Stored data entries
"""

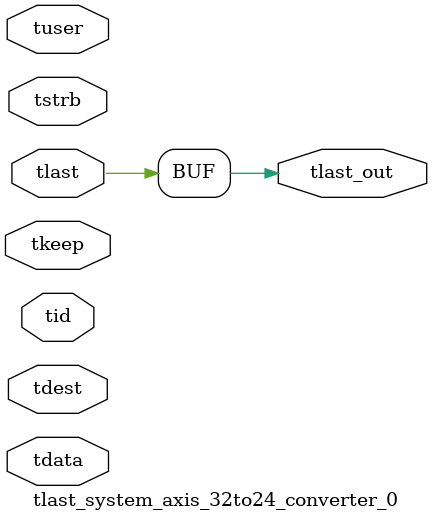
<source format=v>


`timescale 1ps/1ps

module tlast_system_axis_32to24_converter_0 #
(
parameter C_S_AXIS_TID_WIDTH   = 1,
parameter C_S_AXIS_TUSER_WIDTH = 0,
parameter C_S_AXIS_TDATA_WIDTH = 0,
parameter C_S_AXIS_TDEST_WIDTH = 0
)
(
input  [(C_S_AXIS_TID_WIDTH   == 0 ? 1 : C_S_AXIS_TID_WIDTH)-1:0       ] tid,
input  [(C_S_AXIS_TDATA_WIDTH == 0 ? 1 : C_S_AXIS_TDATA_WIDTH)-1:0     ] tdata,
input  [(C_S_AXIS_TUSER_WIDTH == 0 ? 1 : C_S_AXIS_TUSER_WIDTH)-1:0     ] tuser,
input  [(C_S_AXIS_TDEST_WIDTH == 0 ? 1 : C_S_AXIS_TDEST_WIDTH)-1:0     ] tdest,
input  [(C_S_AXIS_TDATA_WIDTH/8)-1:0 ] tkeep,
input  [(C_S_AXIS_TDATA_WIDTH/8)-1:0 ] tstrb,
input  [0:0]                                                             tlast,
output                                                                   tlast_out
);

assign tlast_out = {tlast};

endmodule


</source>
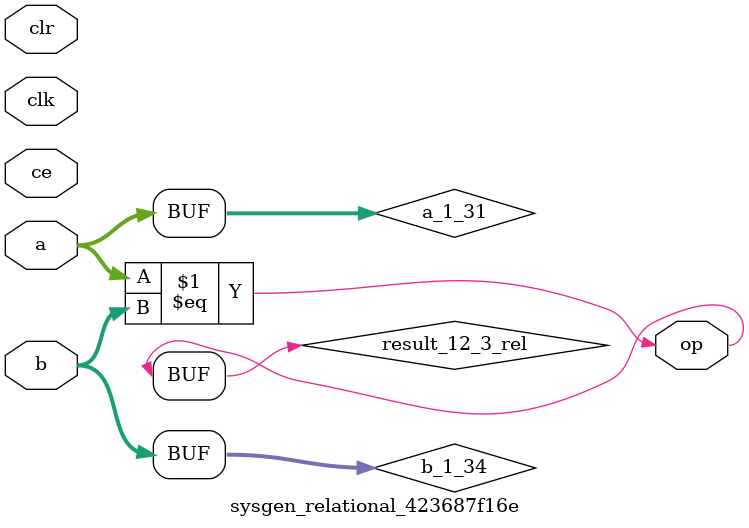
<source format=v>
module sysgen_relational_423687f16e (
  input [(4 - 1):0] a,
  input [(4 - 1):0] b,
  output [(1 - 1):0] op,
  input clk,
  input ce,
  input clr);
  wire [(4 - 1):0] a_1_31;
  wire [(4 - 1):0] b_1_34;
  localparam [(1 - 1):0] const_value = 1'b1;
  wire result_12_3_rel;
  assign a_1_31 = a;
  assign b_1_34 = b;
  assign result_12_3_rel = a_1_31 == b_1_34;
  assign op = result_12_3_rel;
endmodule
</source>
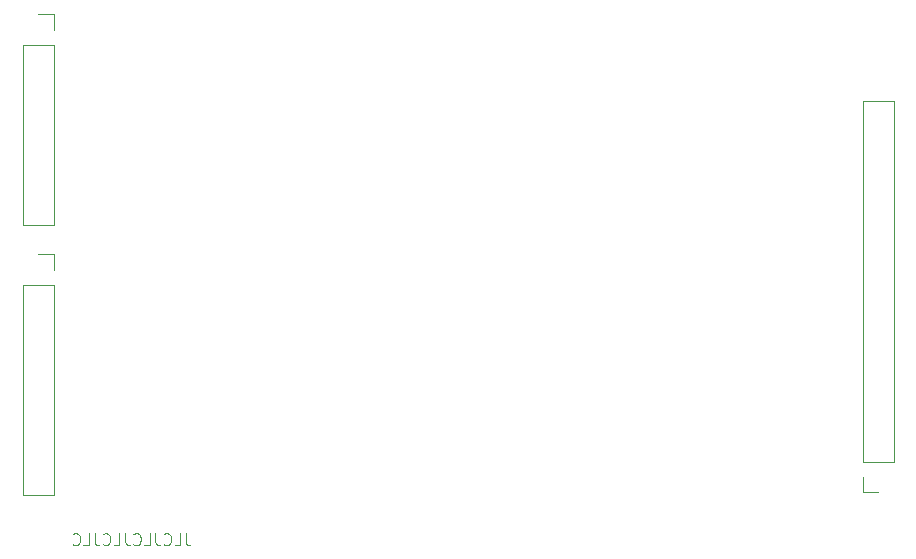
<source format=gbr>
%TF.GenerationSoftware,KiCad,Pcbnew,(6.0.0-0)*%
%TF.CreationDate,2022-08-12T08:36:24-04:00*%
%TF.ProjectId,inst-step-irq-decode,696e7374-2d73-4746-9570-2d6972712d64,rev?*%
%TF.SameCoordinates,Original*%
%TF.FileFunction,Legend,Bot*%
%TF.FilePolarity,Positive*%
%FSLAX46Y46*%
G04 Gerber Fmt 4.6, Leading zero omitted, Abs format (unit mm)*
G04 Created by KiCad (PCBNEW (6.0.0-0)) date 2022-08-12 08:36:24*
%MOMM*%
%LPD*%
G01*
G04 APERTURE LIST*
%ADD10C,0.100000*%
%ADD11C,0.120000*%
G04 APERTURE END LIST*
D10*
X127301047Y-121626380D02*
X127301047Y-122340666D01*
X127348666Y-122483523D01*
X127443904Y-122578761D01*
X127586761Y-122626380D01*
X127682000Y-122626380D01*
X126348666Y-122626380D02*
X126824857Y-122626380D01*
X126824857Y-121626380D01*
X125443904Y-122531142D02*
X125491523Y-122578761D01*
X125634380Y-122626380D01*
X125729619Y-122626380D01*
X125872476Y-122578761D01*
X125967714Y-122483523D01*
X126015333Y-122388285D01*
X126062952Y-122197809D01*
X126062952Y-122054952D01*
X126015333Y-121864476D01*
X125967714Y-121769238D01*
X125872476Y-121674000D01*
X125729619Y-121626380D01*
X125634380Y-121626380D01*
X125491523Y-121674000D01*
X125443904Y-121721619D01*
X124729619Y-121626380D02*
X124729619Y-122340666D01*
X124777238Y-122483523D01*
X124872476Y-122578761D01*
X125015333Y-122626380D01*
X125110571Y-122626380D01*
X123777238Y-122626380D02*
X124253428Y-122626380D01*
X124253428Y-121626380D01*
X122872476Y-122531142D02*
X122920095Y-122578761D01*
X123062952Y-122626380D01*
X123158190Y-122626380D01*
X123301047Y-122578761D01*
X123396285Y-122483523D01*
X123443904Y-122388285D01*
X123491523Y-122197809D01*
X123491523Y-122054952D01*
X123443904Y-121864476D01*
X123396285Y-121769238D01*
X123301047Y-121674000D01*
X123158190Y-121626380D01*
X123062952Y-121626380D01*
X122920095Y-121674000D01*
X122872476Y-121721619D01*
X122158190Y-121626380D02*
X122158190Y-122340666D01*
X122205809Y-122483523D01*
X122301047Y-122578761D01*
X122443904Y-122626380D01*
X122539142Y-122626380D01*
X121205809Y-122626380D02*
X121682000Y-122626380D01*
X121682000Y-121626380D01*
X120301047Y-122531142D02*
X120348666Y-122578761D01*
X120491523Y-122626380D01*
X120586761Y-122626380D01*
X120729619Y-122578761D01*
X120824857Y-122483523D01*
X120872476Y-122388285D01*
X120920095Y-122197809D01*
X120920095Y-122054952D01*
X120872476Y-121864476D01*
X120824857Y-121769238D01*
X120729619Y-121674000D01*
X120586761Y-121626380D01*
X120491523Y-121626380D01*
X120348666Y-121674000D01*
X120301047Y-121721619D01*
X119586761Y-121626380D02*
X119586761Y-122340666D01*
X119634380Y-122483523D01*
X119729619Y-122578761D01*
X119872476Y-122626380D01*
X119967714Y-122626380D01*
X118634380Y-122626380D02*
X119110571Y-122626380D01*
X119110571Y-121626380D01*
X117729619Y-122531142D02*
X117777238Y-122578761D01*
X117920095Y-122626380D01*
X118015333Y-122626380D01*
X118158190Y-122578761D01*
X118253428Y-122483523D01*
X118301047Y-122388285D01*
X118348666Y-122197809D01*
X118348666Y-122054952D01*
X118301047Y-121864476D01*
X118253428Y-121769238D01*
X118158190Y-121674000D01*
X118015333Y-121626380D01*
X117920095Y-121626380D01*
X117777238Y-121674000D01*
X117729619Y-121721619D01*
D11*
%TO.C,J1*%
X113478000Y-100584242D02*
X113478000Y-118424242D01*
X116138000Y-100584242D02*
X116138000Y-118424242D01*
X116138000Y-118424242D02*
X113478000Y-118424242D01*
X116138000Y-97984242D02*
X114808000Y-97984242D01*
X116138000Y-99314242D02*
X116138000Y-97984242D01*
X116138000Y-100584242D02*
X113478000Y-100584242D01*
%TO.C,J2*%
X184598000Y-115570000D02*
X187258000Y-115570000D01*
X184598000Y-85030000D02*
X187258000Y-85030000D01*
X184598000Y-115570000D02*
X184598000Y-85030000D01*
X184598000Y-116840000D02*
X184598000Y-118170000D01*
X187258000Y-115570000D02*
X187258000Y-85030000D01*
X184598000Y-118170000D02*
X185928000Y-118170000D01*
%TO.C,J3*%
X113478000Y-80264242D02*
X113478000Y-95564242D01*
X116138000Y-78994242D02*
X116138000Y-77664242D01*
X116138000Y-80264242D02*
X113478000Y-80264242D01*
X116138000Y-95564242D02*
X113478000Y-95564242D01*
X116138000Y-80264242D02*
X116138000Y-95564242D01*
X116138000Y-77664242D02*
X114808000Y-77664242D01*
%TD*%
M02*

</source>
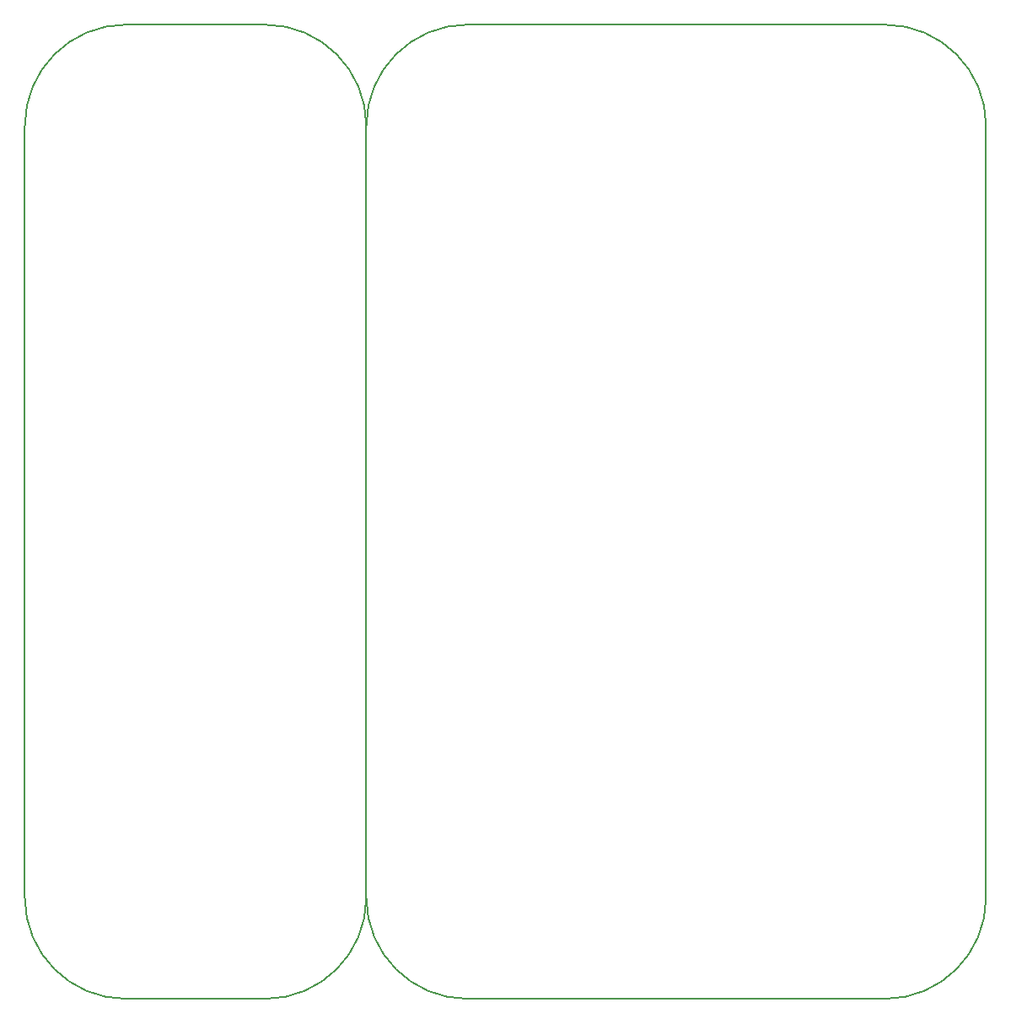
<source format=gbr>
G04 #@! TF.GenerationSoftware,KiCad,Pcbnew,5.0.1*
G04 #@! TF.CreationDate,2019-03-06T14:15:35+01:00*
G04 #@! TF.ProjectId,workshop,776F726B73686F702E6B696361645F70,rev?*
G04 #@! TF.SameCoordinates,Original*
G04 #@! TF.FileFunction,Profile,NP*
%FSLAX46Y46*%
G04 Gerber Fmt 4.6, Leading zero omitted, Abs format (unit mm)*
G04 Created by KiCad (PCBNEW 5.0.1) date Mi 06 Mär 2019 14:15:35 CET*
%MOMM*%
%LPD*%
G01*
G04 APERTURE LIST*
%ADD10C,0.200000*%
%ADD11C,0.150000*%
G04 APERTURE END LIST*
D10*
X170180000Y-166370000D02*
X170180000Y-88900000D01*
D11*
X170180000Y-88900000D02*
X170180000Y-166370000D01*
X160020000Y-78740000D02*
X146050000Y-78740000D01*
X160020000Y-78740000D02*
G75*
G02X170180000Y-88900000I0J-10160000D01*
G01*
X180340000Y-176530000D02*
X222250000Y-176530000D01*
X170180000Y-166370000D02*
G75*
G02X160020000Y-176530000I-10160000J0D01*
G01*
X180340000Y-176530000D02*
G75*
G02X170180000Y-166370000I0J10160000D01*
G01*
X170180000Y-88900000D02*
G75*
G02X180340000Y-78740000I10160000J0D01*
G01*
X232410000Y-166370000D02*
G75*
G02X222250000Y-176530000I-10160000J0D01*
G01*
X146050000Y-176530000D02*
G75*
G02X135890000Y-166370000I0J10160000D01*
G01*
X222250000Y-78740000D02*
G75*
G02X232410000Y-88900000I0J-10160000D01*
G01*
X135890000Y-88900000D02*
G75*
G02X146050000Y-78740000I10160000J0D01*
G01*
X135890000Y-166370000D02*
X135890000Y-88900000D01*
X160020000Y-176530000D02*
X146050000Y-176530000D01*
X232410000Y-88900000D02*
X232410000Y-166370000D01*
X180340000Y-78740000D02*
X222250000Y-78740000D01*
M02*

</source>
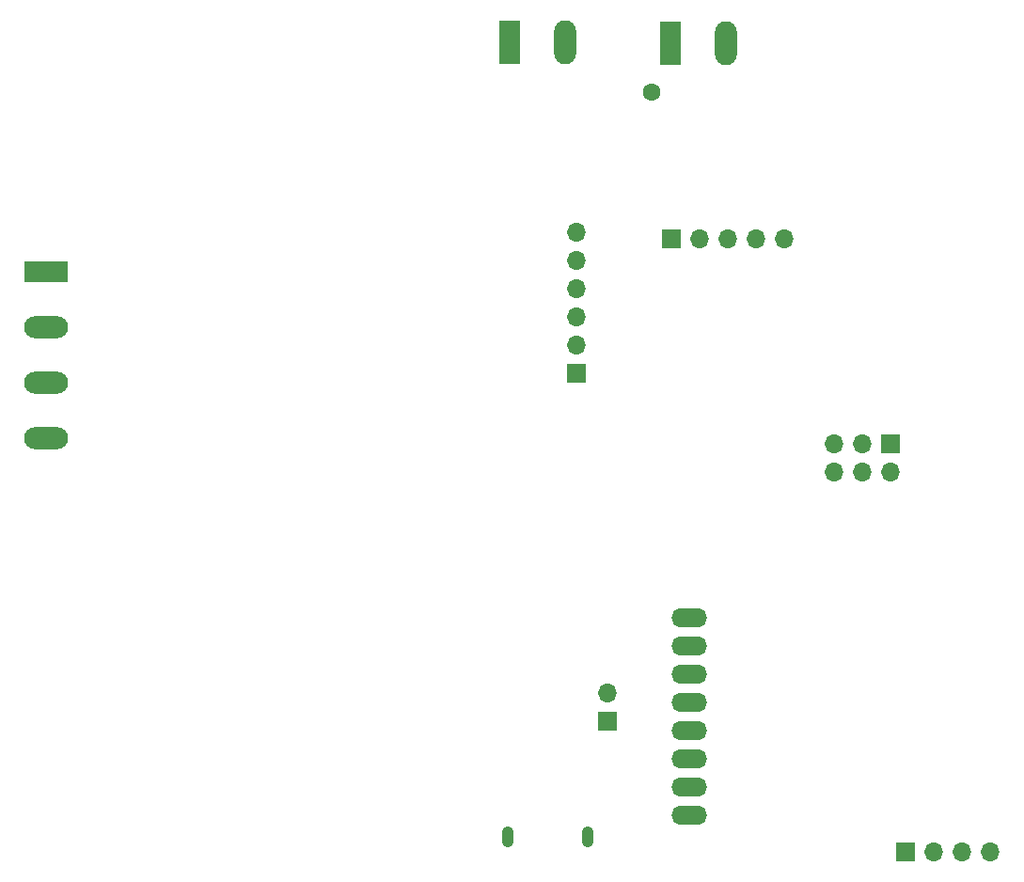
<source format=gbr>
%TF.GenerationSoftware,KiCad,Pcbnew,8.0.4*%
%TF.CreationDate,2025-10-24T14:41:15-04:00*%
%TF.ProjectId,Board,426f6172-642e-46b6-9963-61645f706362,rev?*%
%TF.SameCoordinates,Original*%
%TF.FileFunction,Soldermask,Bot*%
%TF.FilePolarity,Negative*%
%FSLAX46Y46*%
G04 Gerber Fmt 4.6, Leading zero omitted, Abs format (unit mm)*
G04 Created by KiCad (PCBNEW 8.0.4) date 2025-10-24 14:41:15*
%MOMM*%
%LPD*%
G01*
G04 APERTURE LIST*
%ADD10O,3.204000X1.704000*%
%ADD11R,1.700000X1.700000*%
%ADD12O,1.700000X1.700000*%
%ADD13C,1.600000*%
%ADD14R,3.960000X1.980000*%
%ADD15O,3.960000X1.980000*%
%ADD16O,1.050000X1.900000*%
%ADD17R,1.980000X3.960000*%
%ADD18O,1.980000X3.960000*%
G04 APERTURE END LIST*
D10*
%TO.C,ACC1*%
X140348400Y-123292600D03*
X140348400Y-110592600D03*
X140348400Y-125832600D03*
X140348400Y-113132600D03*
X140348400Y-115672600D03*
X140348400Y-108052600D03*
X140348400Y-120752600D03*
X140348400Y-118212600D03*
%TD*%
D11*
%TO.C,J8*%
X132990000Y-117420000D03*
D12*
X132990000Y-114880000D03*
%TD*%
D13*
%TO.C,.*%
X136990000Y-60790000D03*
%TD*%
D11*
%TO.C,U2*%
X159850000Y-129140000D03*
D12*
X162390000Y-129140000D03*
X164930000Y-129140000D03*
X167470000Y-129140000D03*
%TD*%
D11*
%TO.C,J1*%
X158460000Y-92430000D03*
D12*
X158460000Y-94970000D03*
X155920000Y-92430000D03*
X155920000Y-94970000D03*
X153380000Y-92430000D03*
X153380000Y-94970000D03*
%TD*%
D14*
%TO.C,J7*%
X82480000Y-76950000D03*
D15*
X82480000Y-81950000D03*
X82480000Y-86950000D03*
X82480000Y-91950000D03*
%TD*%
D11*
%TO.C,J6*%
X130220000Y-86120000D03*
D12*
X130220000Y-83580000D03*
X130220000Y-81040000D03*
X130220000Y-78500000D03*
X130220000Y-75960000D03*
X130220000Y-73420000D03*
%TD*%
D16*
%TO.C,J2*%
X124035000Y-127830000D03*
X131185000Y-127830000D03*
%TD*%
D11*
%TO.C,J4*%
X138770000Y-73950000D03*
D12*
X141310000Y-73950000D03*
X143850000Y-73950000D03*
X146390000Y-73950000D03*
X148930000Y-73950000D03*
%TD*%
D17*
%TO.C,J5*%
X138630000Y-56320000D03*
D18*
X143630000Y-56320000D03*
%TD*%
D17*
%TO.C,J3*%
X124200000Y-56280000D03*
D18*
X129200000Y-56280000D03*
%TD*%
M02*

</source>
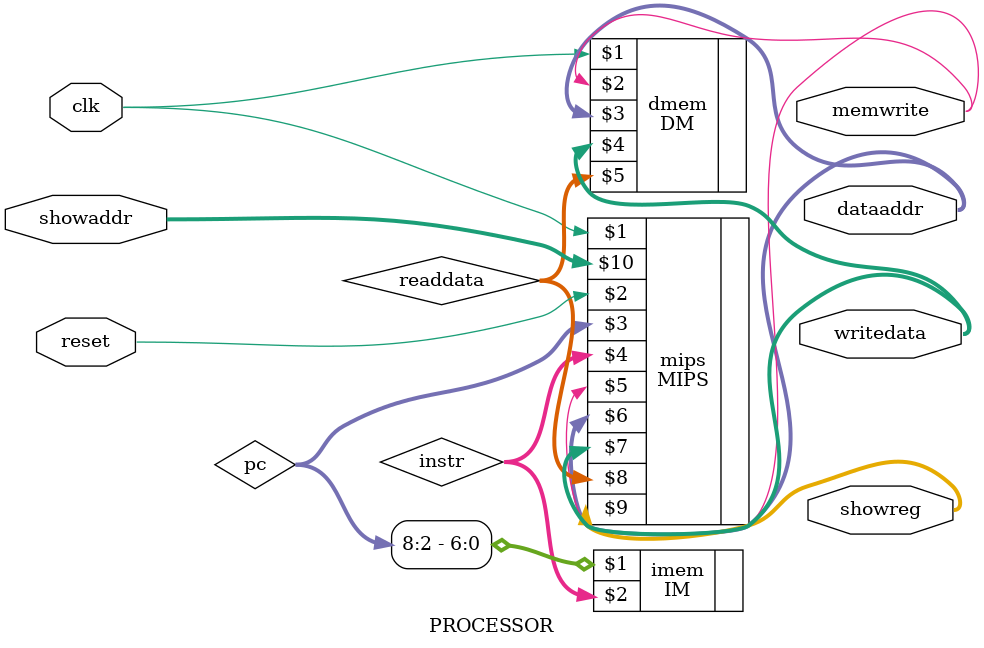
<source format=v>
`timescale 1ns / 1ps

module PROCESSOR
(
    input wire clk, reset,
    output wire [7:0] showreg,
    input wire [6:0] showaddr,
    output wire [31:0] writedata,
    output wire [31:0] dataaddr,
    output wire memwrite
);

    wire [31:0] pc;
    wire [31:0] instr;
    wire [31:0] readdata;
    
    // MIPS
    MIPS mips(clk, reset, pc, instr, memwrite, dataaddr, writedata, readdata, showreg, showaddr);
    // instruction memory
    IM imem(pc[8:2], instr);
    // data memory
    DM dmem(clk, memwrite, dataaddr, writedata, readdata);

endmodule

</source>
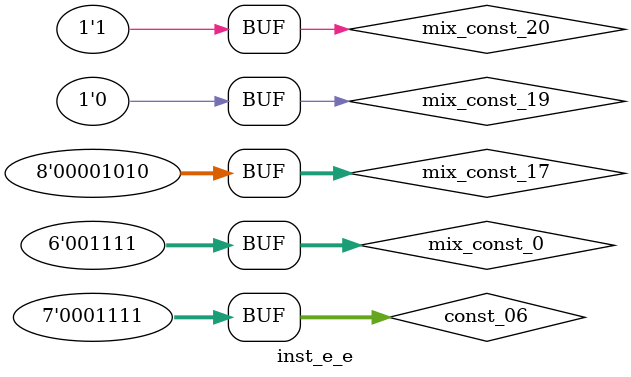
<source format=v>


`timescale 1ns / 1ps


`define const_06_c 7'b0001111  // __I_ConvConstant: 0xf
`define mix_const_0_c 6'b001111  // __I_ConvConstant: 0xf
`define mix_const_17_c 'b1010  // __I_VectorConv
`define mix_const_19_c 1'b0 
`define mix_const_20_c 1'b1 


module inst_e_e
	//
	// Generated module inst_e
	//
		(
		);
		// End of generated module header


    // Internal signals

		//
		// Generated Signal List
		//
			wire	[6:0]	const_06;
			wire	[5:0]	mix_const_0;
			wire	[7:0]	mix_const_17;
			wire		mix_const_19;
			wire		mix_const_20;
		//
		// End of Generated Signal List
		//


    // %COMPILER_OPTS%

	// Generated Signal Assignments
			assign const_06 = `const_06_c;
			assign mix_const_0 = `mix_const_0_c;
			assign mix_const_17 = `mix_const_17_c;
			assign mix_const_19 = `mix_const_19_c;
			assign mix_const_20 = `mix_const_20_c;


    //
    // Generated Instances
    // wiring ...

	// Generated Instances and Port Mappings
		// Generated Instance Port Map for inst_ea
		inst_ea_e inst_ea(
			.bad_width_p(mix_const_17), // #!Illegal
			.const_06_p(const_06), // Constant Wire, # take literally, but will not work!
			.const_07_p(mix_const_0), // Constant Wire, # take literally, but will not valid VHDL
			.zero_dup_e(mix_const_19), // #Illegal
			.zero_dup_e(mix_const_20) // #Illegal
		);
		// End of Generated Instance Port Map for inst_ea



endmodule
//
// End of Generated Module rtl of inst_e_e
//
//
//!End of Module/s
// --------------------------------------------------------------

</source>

"""

§ **JOB**
Look for the word "define" in the records above, count the lines that hold it, and give only that number.

§ **TASK RESULT**
5